The final selections on the album are dedicated to the battle theme arrangements featured in Romancing SaGa's PlayStation 2 remake. Unlike many of the other selections on the album, there is no overlap between the track selections here and those featured on the promotional album. Probably the biggest highlight of the entire album is "Passionate Rhythm", which blends Kyoko Kishikawa's catchy Latin-influenced vocals with Tsuyoshi Sekito's extremely brisk and elaborate flamenco guitar work. It's simply an ardent and breathtaking collaboration. Sekito's rock-based arrangement of "Decisive Battle! Saruin" is also breathtaking with its invigorating melodies and extensive solos. The transformation from the original version, featured earlier on the album, is astonishing and even better than the material The Black Mages produces. The album suitably concludes with a bonus track, the original version of the catchy if brief victory theme from the original SaGa, "Eat the Meat!".

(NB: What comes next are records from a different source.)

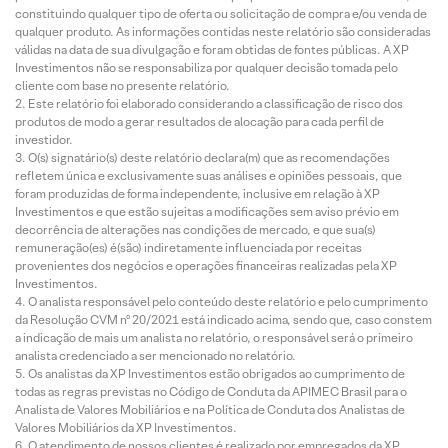
constituindo qualquer tipo de oferta ou solicitação de compra e/ou venda de
qualquer produto. As informações contidas neste relatório são consideradas
válidas na data de sua divulgação e foram obtidas de fontes públicas. A XP
Investimentos não se responsabiliza por qualquer decisão tomada pelo
cliente com base no presente relatório.
Este relatório foi elaborado considerando a classificação de risco dos
produtos de modo a gerar resultados de alocação para cada perfil de
investidor.
O(s) signatário(s) deste relatório declara(m) que as recomendações
refletem única e exclusivamente suas análises e opiniões pessoais, que
foram produzidas de forma independente, inclusive em relação à XP
Investimentos e que estão sujeitas a modificações sem aviso prévio em
decorrência de alterações nas condições de mercado, e que sua(s)
remuneração(es) é(são) indiretamente influenciada por receitas
provenientes dos negócios e operações financeiras realizadas pela XP
Investimentos.
O analista responsável pelo conteúdo deste relatório e pelo cumprimento
da Resolução CVM nº 20/2021 está indicado acima, sendo que, caso constem
a indicação de mais um analista no relatório, o responsável será o primeiro
analista credenciado a ser mencionado no relatório.
Os analistas da XP Investimentos estão obrigados ao cumprimento de
todas as regras previstas no Código de Conduta da APIMEC Brasil para o
Analista de Valores Mobiliários e na Política de Conduta dos Analistas de
Valores Mobiliários da XP Investimentos.
O atendimento de nossos clientes é realizado por empregados da XP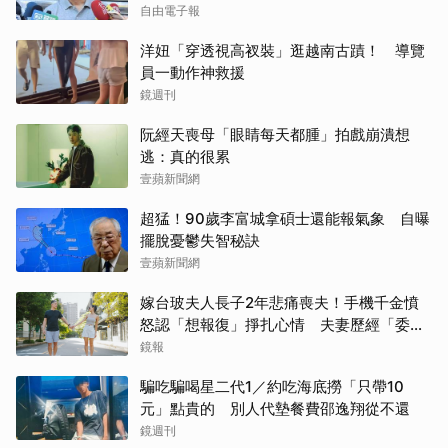
自由電子報
洋妞「穿透視高衩裝」逛越南古蹟！ 導覽
員一動作神救援
鏡週刊
阮經天喪母「眼睛每天都腫」拍戲崩潰想
逃：真的很累
壹蘋新聞網
超猛！90歲李富城拿碩士還能報氣象 自曝
擺脫憂鬱失智秘訣
壹蘋新聞網
嫁台玻夫人長子2年悲痛喪夫！手機千金憤
怒認「想報復」掙扎心情 夫妻歷經「委屈
與不平」只能安靜
鏡報
騙吃騙喝星二代1／約吃海底撈「只帶10
元」點貴的 別人代墊餐費邵逸翔從不還
鏡週刊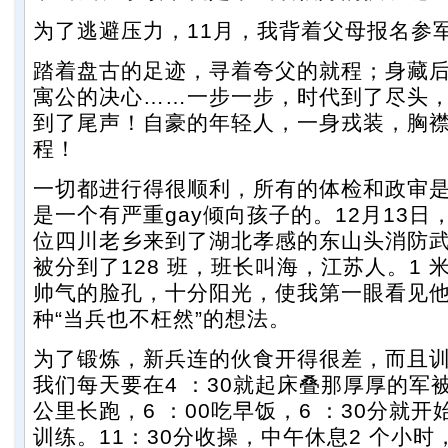
为了逃避压力，11月，我背着父母报名参
踏着盘古的足迹，寻着夸父的就程；身藏
寓公的决心……一步一步，时代到了尽头
到了尾声！自豪的年轻人，一身戎装，胸
程！
一切都进行得很顺利，所有的体检和政审
是一个有严重gay倾向孩子的。12月13日，
位四川老乡来到了湖北孝感的东山头消防
被分到了128 班，班长叫海，江苏人。1 
帅气的脸孔，十分阳光，使我第一眼看见
种“当兵也不枉然”的想法。
为了锻炼，新兵连的伙食开得很差，而且
我们每天要在4 ：30就起床叠那厚厚的军被
公里长跑，6 ：00吃早饭，6 ：30分就
训练。11：30分收操，中午休息2 个小时，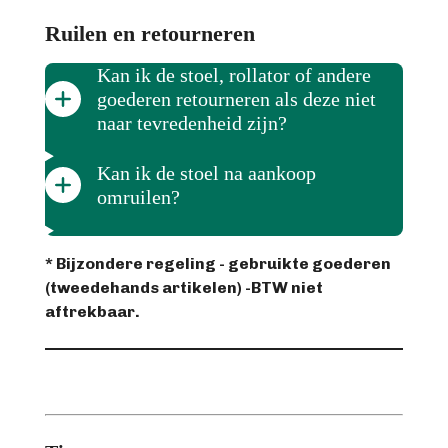
Ruilen en retourneren
Kan ik de stoel, rollator of andere
goederen retourneren als deze niet
naar tevredenheid zijn?
Kan ik de stoel na aankoop
omruilen?
* Bijzondere regeling - gebruikte goederen
(tweedehands artikelen) -BTW niet
aftrekbaar.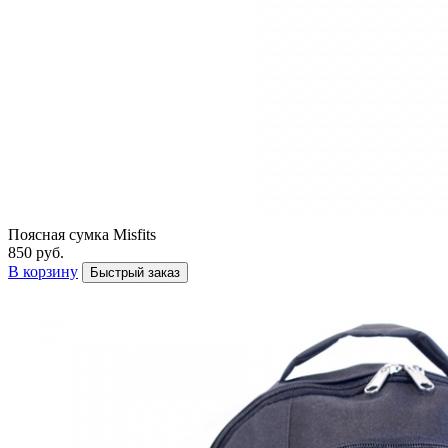
Поясная сумка Misfits
850 руб.
В корзину
Быстрый заказ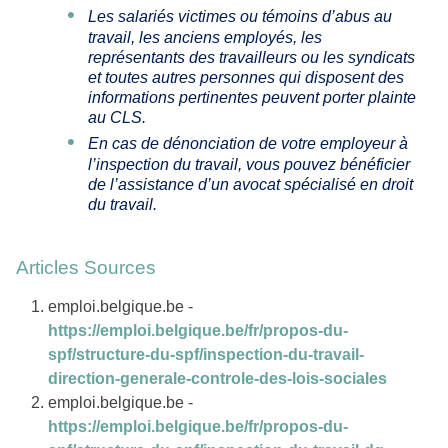
Les salariés victimes ou témoins d’abus au
travail, les anciens employés, les
représentants des travailleurs ou les syndicats
et toutes autres personnes qui disposent des
informations pertinentes peuvent porter plainte
au CLS.
En cas de dénonciation de votre employeur à
l’inspection du travail, vous pouvez bénéficier
de l’assistance d’un avocat spécialisé en droit
du travail.
Articles Sources
emploi.belgique.be -
https://emploi.belgique.be/fr/propos-du-
spf/structure-du-spf/inspection-du-travail-
direction-generale-controle-des-lois-sociales
emploi.belgique.be -
https://emploi.belgique.be/fr/propos-du-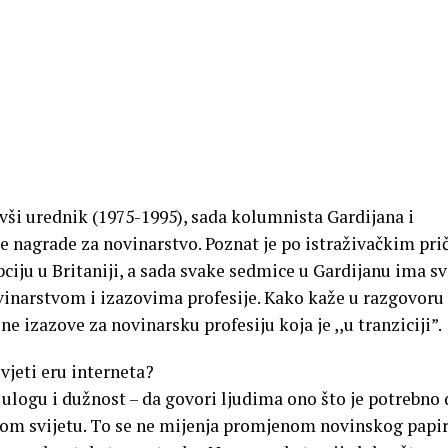
ivši urednik (1975-1995), sada kolumnista Gardijana i
ke nagrade za novinarstvo. Poznat je po istraživačkim pr
pciju u Britaniji, a sada svake sedmice u Gardijanu ima s
inarstvom i izazovima profesije. Kako kaže u razgovoru
ne izazove za novinarsku profesiju koja je ,,u tranziciji”.
jeti eru interneta?
ogu i dužnost – da govori ljudima ono što je potrebno 
vom svijetu. To se ne mijenja promjenom novinskog papir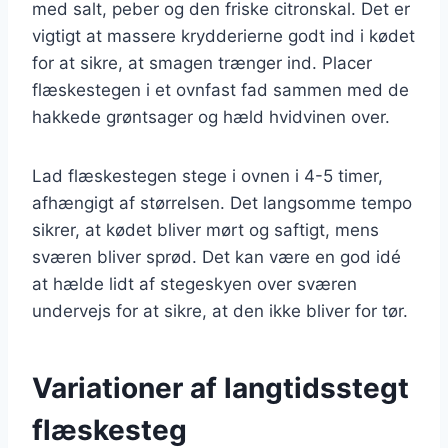
med salt, peber og den friske citronskal. Det er
vigtigt at massere krydderierne godt ind i kødet
for at sikre, at smagen trænger ind. Placer
flæskestegen i et ovnfast fad sammen med de
hakkede grøntsager og hæld hvidvinen over.
Lad flæskestegen stege i ovnen i 4-5 timer,
afhængigt af størrelsen. Det langsomme tempo
sikrer, at kødet bliver mørt og saftigt, mens
sværen bliver sprød. Det kan være en god idé
at hælde lidt af stegeskyen over sværen
undervejs for at sikre, at den ikke bliver for tør.
Variationer af langtidsstegt
flæskesteg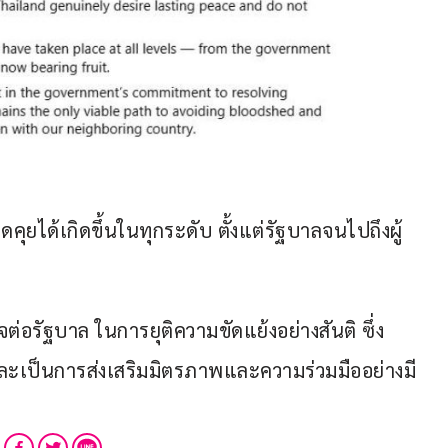
ด้เกิดขึ้นในทุกระดับ ตั้งแต่รัฐบาลจนไปถึงผู้
อรัฐบาล ในการยุติความขัดแย้งอย่างสันติ ซึ่ง
และเป็นการส่งเสริมมิตรภาพและความร่วมมืออย่างมี
”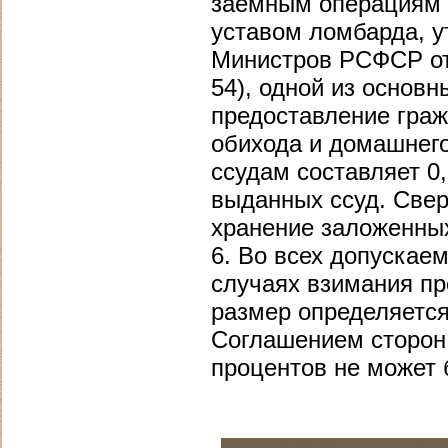
заемным операциям 
уставом ломбарда, 
Министров РСФСР от 
54), одной из основ
предоставление граж
обихода и домашнего
ссудам составляет 0
выданных ссуд. Свер
хранение заложенных
6. Во всех допуска
случаях взимания пр
размер определяетс
Соглашением сторон
процентов не может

This album demonstrates that the SaGa series features numerous excellent battle themes. However, it is probably better to enjoy these battle themes in the context of the games or their soundtrack releases rather than as a compilation. The selections are generally solid, though many notable battle themes are left off and there isn't a single exclusive on the release. For most consumers, this album will be unnecessary and redundant.